Belgique

Activités extrascolaires et frais de rentrée : un casse-tête logistique pour les parents

Depuis plusieurs années, la gestion des activités extrascolaires est devenue un enjeu majeur pour les familles. Simon, père de trois enfants, témoigne de cette réalité : « Depuis que mes filles ont 5-6 ans, c’est devenu vraiment un point important dans la gestion de la famille car il y a une forte demande de leur part de pouvoir participer à toutes sortes d’activités différentes. » La planification de ces activités commence dès le mois de juin, où les parents doivent s’organiser pour permettre à leurs enfants de découvrir de nouvelles passions. « Il faut consulter les offres, en discuter avec les enfants et évaluer les possibilités logistiques et budgétaires. C’est à ce moment-là qu’il faut sortir l’argent pour confirmer l’inscription », ajoute-t-il.

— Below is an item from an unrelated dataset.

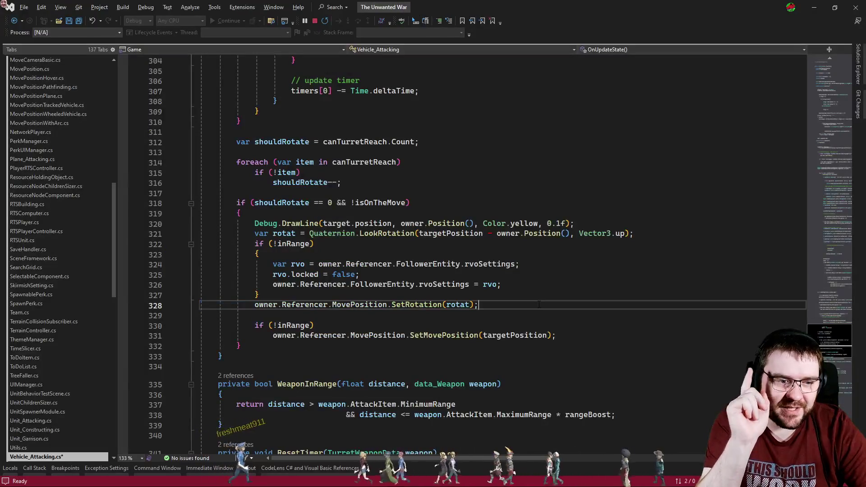
key("ctrl+s")
key("alt+Tab")
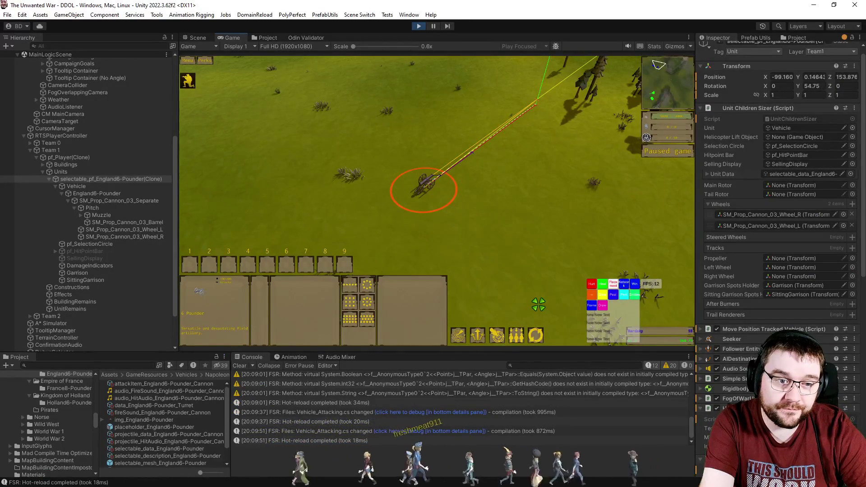
key("alt+Tab")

Pour les familles nombreuses, cette anticipation peut rapidement se transformer en casse-tête. Simon souligne : « Avec un enfant, ce n’est déjà pas évident. Quand on en ajoute un 2e ou un 3e, ça devient un véritable casse-tête. » La gestion des finances est tout aussi cruciale. « Nous nous sommes fixé un plafond de deux activités par semaine et par enfant. Ma troisième fille est encore trop jeune pour cela et nous sommes déjà aux alentours de 2000 €. Ça, ce sont pour les activités qui sont régulières. Après, il y a aussi les stages pendant les vacances, soit environ 150 euros par semaine et par enfant. »

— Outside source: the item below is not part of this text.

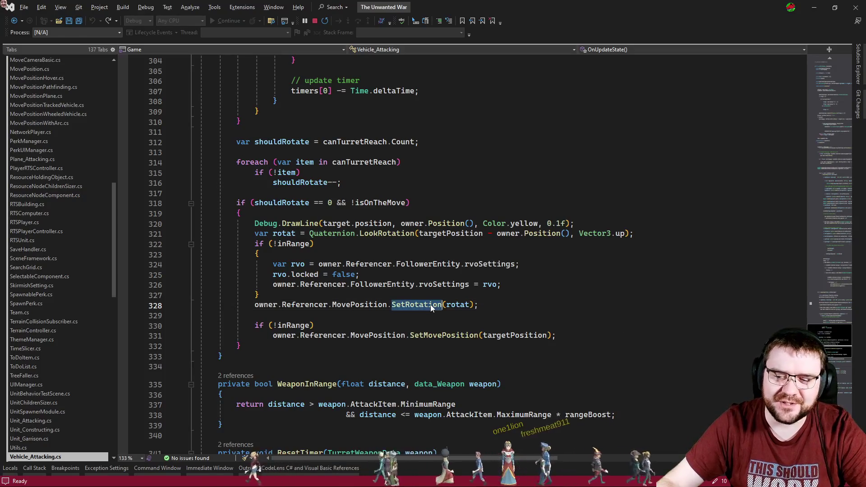
left_click(533, 316)
left_click(415, 305, "ctrl")
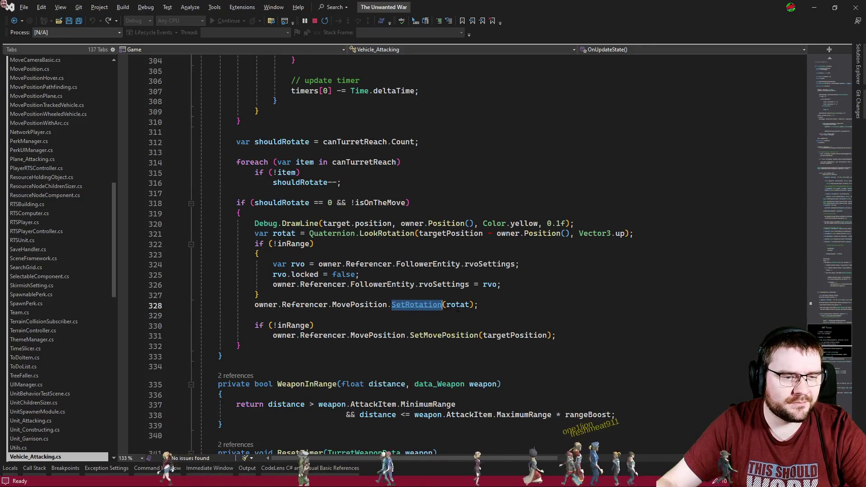
left_click(235, 246)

Les difficultés financières liées aux activités extrascolaires ne sont pas l’apanage des familles nombreuses. Selon Madeleine Guyot, Directrice générale de la Ligue des Familles, « deux parents sur trois indiquent avoir des difficultés à payer ces frais ». Pour les familles à bas revenus, ce chiffre grimpe à 82%. Elle souligne que les activités extrascolaires deviennent un luxe pour de nombreuses familles. « D’une certaine manière, on peut dire que les activités extrascolaires deviennent un luxe pour les parents », explique-t-elle.

Les inégalités se creusent encore davantage lorsque l’on considère les coûts des activités. « Nous avons relevé les trois sports les plus chers pour les parents : l’équitation (846€), le tennis (575€) et le hockey (488€) », précise Madeleine Guyot. Ces disciplines sont souvent inaccessibles pour les familles à faibles revenus. De plus, la recherche de places dans les clubs sportifs s’avère difficile. Simon déplore : « Il n’y a clairement pas assez de place. Dans certains endroits, si l’on n’a pas déjà un pied dedans, c’est quasiment impossible de s’y inscrire. »

À l’approche de la rentrée scolaire, les défis financiers se multiplient. Madeleine Guyot rappelle que « à tout cela, il faudra rajouter les frais inhérents à la rentrée scolaire ». Simon ajoute qu’il peut également y avoir des coûts supplémentaires liés à des activités comme des semaines au ski ou à la mer. Dans ce contexte, certaines associations de parents tentent de soutenir les familles en difficulté par le biais de tombolas et d’autres initiatives.

Frank Duval, président de la Fédération des Restos du Cœur de Belgique, souligne la gravité de la situation : « Pour beaucoup de familles en situation de précarité, la rentrée des classes n’a rien d’un moment joyeux. » L’association a lancé une opération de solidarité pour récolter des fonds afin d’offrir des fournitures scolaires aux enfants des familles les plus vulnérables. L’objectif est d’aider plus de 3000 écoliers. « Derrière les statistiques, il y a des parents qui doivent choisir entre payer certaines factures ou acheter des fournitures pour la rentrée. À force de renoncements, les inégalités se creusent dès le plus jeune âge », conclut-il.